Como
se escreve (pensa) sobre um filme que, afinal, são dois que, afinal, é apenas
um?
Contudo, distintos.
Através de um magistral trabalho de sapa que os liga pelo diálogo de um dos filmes
que aparece como reflexo reflectido e cruzado em voz off no outro (Tiago Raposinho).
Um trabalho magnífico de anotação (quem foi?); de gestos, olhares e silêncios; de guarda-roupa
(Nádia Santos Henriques), acção de “janela indiscreta” que provoca
a penetração das três histórias sequenciais de «Viver Mal» na história de
Piedade que, como reflexo fotográfico (Leonor Teles), a vai definindo e até
algumas vezes provocando.
Em
«Mal Viver» o realizador dá-nos tempo de olhar e consagrar uma arquitectura parada, suspensa, diabolicamente suspensa, na violência dos
silêncios que vão ostentando em cascata a oprimida repulsa de ser mãe.
E
esse é o ponto vital deste filme. É a demonstração de que a maternidade também
acarreta o obediente obrigação de ser mãe, que lhe é conferido pela sociedade, mas que
nunca olha para o facto de que, ser mãe, é igualmente, o desconsolo da solidão,
o sofrimento doloroso de dar à luz uma espécie de órgão vital que, logo após o
nascimento e de tudo exigir, partirá mais tarde para a indiferença, senão para
a hostilidade e confrontação violenta de quem lhe ofereceu a aquosa vida
amniótica.
Piedade
(Anabela Moreira) é o centro da impossibilidade maternal. É a consequência e a
causa de uma rede genealógica de egocentrismo possessivo e ciumento. É a
não-mãe. (Todas as outras o são também). Ela que concentra o poder de todo o mal, como aquela árvore doente
deixada na floresta para que seja ela o pasto de insectos xilófagos e fungos
predadores.
Piedade
é o seu nome para que o espectador lhe renda homenagem como a uma santa
martirizada. A sua Alma é a cadelinha que a protege da turba e que todos podem
ostensivamente e verbalmente odiar. Conhecer-lhe-emos o seu fim?
Este
filme demostra que nem sempre é possível santificar a palavra mãe e que este
vocábulo acarreta desde o início o princípio do inelutável fim.
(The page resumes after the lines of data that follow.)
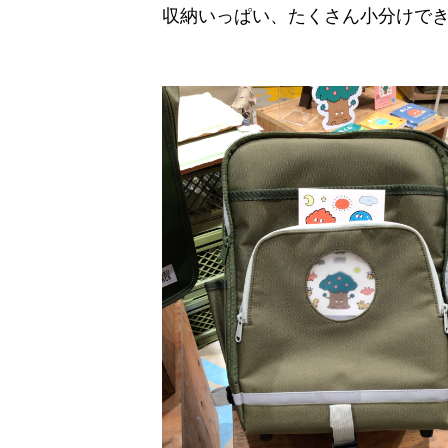
収納いっぱい、たくさん小分けで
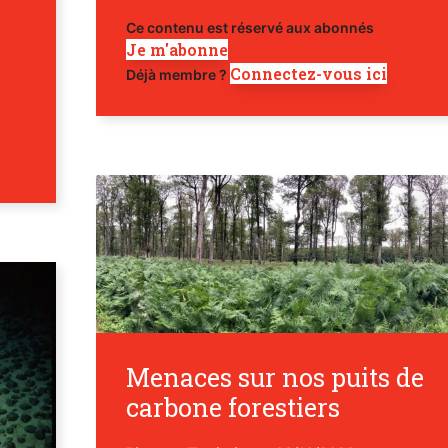
Ce contenu est réservé aux abonnés
Je m'abonne
Connectez-vous ici
Déjà membre ?
Menaces sur nos puits de
carbone forestiers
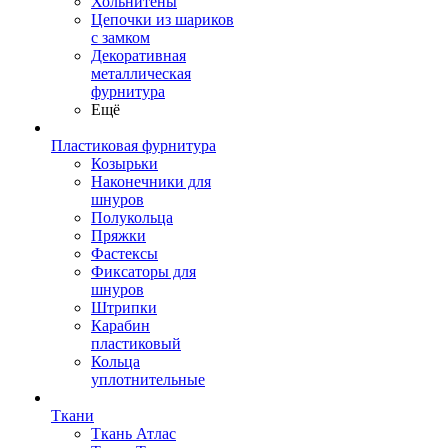
Хольнитены
Цепочки из шариков
с замком
Декоративная
металлическая
фурнитура
Ещё
Пластиковая фурнитура
Козырьки
Наконечники для
шнуров
Полукольца
Пряжки
Фастексы
Фиксаторы для
шнуров
Штрипки
Карабин
пластиковый
Кольца
уплотнительные
Ткани
Ткань Атлас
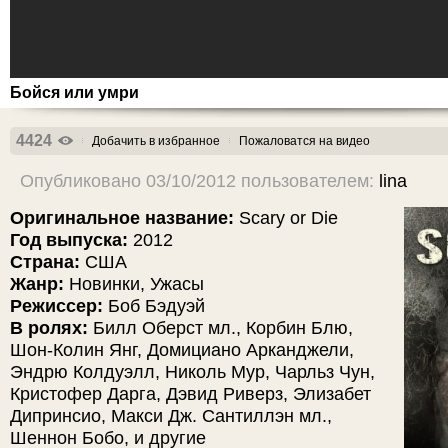
Бойся или умри
4424
Добачить в избранное
Пожаловатся на видео
Опубликовано 03/10/2012 пользователем:
lina
Оригинальное название:
Scary or Die
Год выпуска:
2012
Страна:
США
Жанр:
Новинки, Ужасы
Режиссер:
Боб Бэдуэй
В ролях:
Билл Оберст мл., Корбин Блю,
Шон-Колин Янг, Домициано Арканджели,
Эндрю Колдуэлл, Николь Мур, Чарльз Чун,
Кристофер Дарга, Дэвид Риверз, Элизабет
Дипринсио, Макси Дж. Сантиллэн мл.,
Шеннон Бобо, и другие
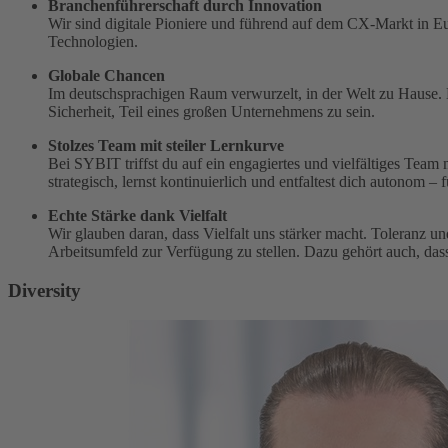
Branchenführerschaft durch Innovation
Wir sind digitale Pioniere und führend auf dem CX-Markt in E
Technologien.
Globale Chancen
Im deutschsprachigen Raum verwurzelt, in der Welt zu Hause.
Sicherheit, Teil eines großen Unternehmens zu sein.
Stolzes Team mit steiler Lernkurve
Bei SYBIT triffst du auf ein engagiertes und vielfältiges Tea
strategisch, lernst kontinuierlich und entfaltest dich autonom –
Echte Stärke dank Vielfalt
Wir glauben daran, dass Vielfalt uns stärker macht. Toleranz u
Arbeitsumfeld zur Verfügung zu stellen. Dazu gehört auch, dass
Diversity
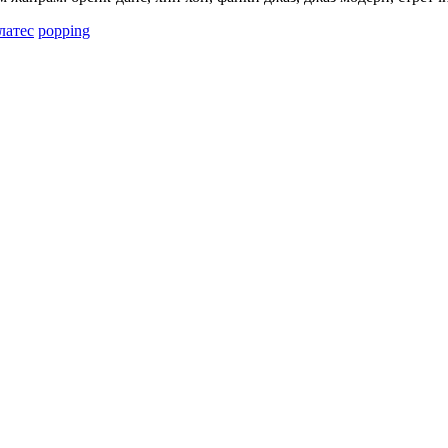
латес
popping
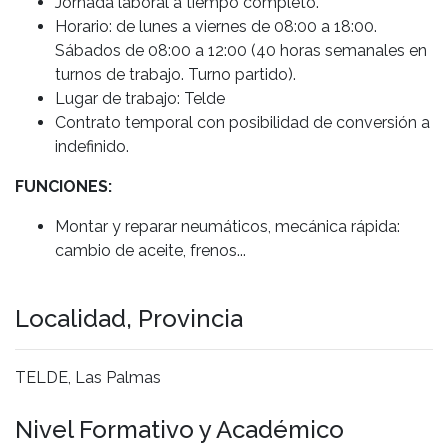
Jornada laboral a tiempo completo.
Horario: de lunes a viernes de 08:00 a 18:00.
Sábados de 08:00 a 12:00 (40 horas semanales en
turnos de trabajo. Turno partido).
Lugar de trabajo: Telde
Contrato temporal con posibilidad de conversión a
indefinido.
FUNCIONES:
Montar y reparar neumáticos, mecánica rápida:
cambio de aceite, frenos...
Localidad, Provincia
TELDE, Las Palmas
Nivel Formativo y Académico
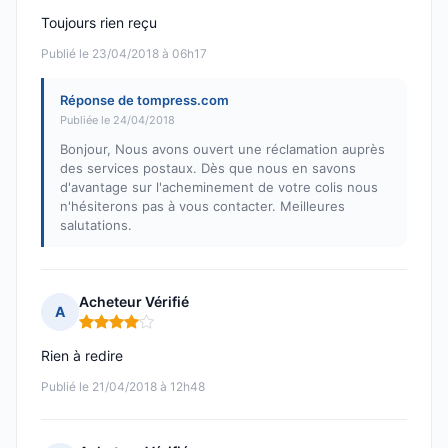
Toujours rien reçu
Publié le 23/04/2018 à 06h17
Réponse de tompress.com
Publiée le 24/04/2018
Bonjour, Nous avons ouvert une réclamation auprès
des services postaux. Dès que nous en savons
d'avantage sur l'acheminement de votre colis nous
n'hésiterons pas à vous contacter. Meilleures
salutations.
Acheteur Vérifié
A
Note : 4 sur 5
Rien à redire
Publié le 21/04/2018 à 12h48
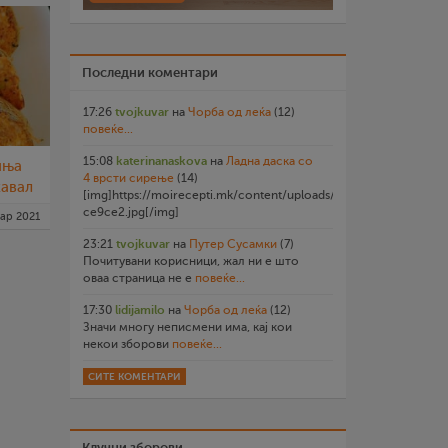
Последни коментари
17:26
tvojkuvar
на
Чорба од леќа
(12)
повеќе...
15:08
katerinanaskova
на
Ладна даска со
иња
4 врсти сирење
(14)
кавал
[img]https://moirecepti.mk/content/uploads/2026/07/20260719
ce9ce2.jpg[/img]
мар 2021
23:21
tvojkuvar
на
Путер Сусамки
(7)
Почитувани корисници, жал ни е што
оваа страница не е
повеќе...
17:30
lidijamilo
на
Чорба од леќа
(12)
Значи многу неписмени има, кај кои
некои зборови
повеќе...
СИТЕ КОМЕНТАРИ
Клучни зборови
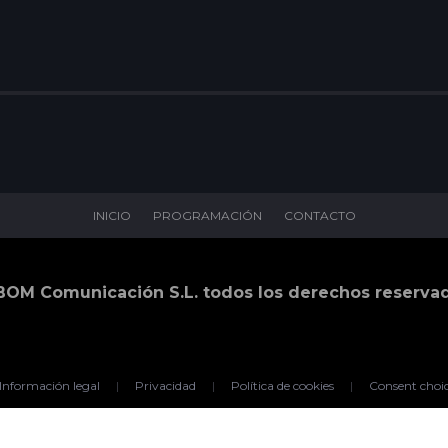
INICIO
PROGRAMACIÓN
CONTACTO
BOM Comunicación S.L. todos los derechos reserva
Información legal
|
Privacidad
|
Política de cookies
|
Consent choi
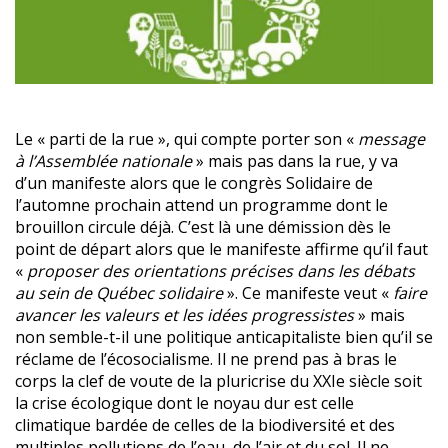
Le « parti de la rue », qui compte porter son «
message
à l’Assemblée nationale
» mais pas dans la rue, y va
d’un manifeste alors que le congrès Solidaire de
l’automne prochain attend un programme dont le
brouillon circule déjà. C’est là une démission dès le
point de départ alors que le manifeste affirme qu’il faut
«
proposer des orientations précises dans les débats
au sein de Québec solidaire
». Ce manifeste veut «
faire
avancer les valeurs et les idées progressistes
» mais
non semble-t-il une politique anticapitaliste bien qu’il se
réclame de l’écosocialisme. Il ne prend pas à bras le
corps la clef de voute de la pluricrise du XXIe siècle soit
la crise écologique dont le noyau dur est celle
climatique bardée de celles de la biodiversité et des
multiples pollutions de l’eau, de l’air et du sol. Il ne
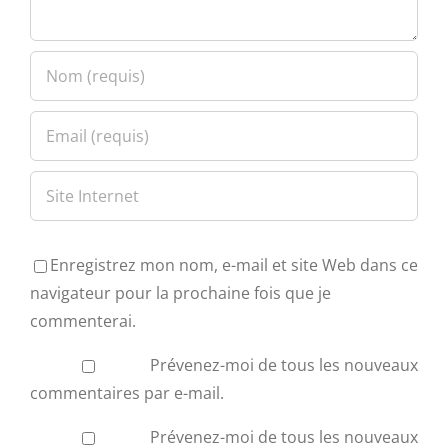
Enregistrez mon nom, e-mail et site Web dans ce
navigateur pour la prochaine fois que je
commenterai.
Prévenez-moi de tous les nouveaux
commentaires par e-mail.
Prévenez-moi de tous les nouveaux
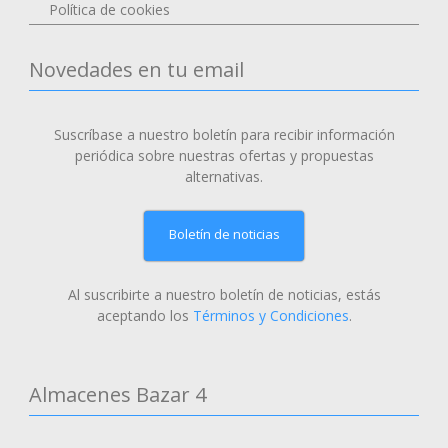
Política de cookies
Novedades en tu email
Suscríbase a nuestro boletín para recibir información
periódica sobre nuestras ofertas y propuestas
alternativas.
Boletín de noticias
Al suscribirte a nuestro boletín de noticias, estás
aceptando los
Términos y Condiciones
.
Almacenes Bazar 4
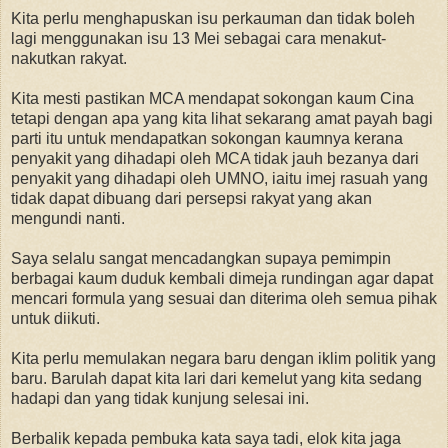
Kita perlu menghapuskan isu perkauman dan tidak boleh
lagi menggunakan isu 13 Mei sebagai cara menakut-
nakutkan rakyat.
Kita mesti pastikan MCA mendapat sokongan kaum Cina
tetapi dengan apa yang kita lihat sekarang amat payah bagi
parti itu untuk mendapatkan sokongan kaumnya kerana
penyakit yang dihadapi oleh MCA tidak jauh bezanya dari
penyakit yang dihadapi oleh UMNO, iaitu imej rasuah yang
tidak dapat dibuang dari persepsi rakyat yang akan
mengundi nanti.
Saya selalu sangat mencadangkan supaya pemimpin
berbagai kaum duduk kembali dimeja rundingan agar dapat
mencari formula yang sesuai dan diterima oleh semua pihak
untuk diikuti.
Kita perlu memulakan negara baru dengan iklim politik yang
baru. Barulah dapat kita lari dari kemelut yang kita sedang
hadapi dan yang tidak kunjung selesai ini.
Berbalik kepada pembuka kata saya tadi, elok kita jaga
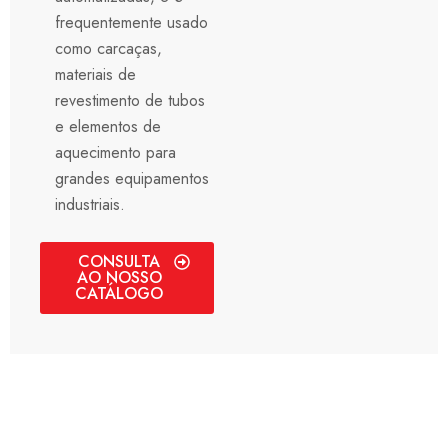
frequentemente usado
como carcaças,
materiais de
revestimento de tubos
e elementos de
aquecimento para
grandes equipamentos
industriais.
CONSULTA
AO NOSSO
CATÁLOGO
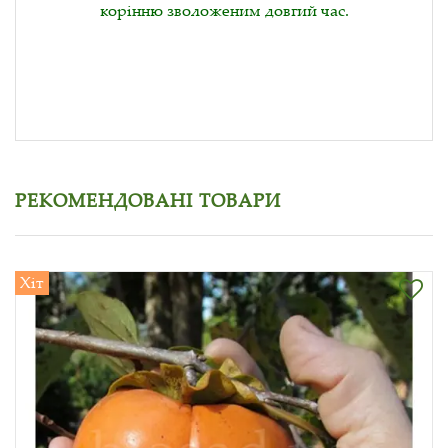
корінню зволоженим довгий час.
РЕКОМЕНДОВАНІ ТОВАРИ
Хіт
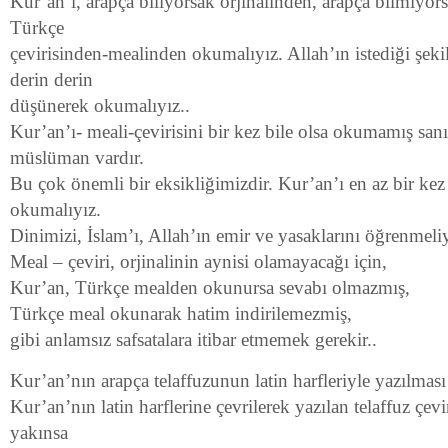
Kur’an’ı, arapça biliyorsak orjinalinden, arapça bilmiyors
Türkçe
çevirisinden-mealinden okumalıyız. Allah’ın istediği şeki
derin derin
düşünerek okumalıyız..
Kur’an’ı- meali-çevirisini bir kez bile olsa okumamış san
müslüman vardır.
Bu çok önemli bir eksikliğimizdir. Kur’an’ı en az bir kez 
okumalıyız.
Dinimizi, İslam’ı, Allah’ın emir ve yasaklarını öğrenmeliy
Meal – çeviri, orjinalinin aynisi olamayacağı için,
Kur’an, Türkçe mealden okunursa sevabı olmazmış,
Türkçe meal okunarak hatim indirilemezmiş,
gibi anlamsız safsatalara itibar etmemek gerekir..
Kur’an’nın arapça telaffuzunun latin harfleriyle yazılması d
Kur’an’nın latin harflerine çevrilerek yazılan telaffuz çevir
yakınsa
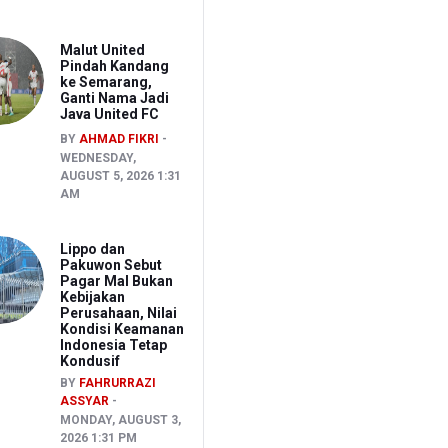
Malut United
Pindah Kandang
ke Semarang,
Ganti Nama Jadi
Java United FC
BY
AHMAD FIKRI
WEDNESDAY,
AUGUST 5, 2026 1:31
AM
Lippo dan
Pakuwon Sebut
Pagar Mal Bukan
Kebijakan
Perusahaan, Nilai
Kondisi Keamanan
Indonesia Tetap
Kondusif
BY
FAHRURRAZI
ASSYAR
MONDAY, AUGUST 3,
2026 1:31 PM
«Mal Viver», um dos painéis de um retábulo duplo que ficará para a história do cinema.
jef,
maio 2023
«Mal Viver» de João Canijo. Com Anabela Moreira, Rita Blanco, Madalena Almeida, Cleia
Almeida, Nuno Lopes, Filipa Areosa, Leonor Silveira, Vera Barreto, Rafael
Morais, Lia Carvalho, Beatriz Batarda, Carolina Amaral, Leonor Vasconcelos.
Argumento: João Canijo. Produção: Pedro Borges, François
d'Artemare. Fotografia: Leonor Teles. Som: Tiago Raposinho. Guarda-roupa: Nádia
Santos Henriques. Portugal, França, 2023, Cores, 127 min.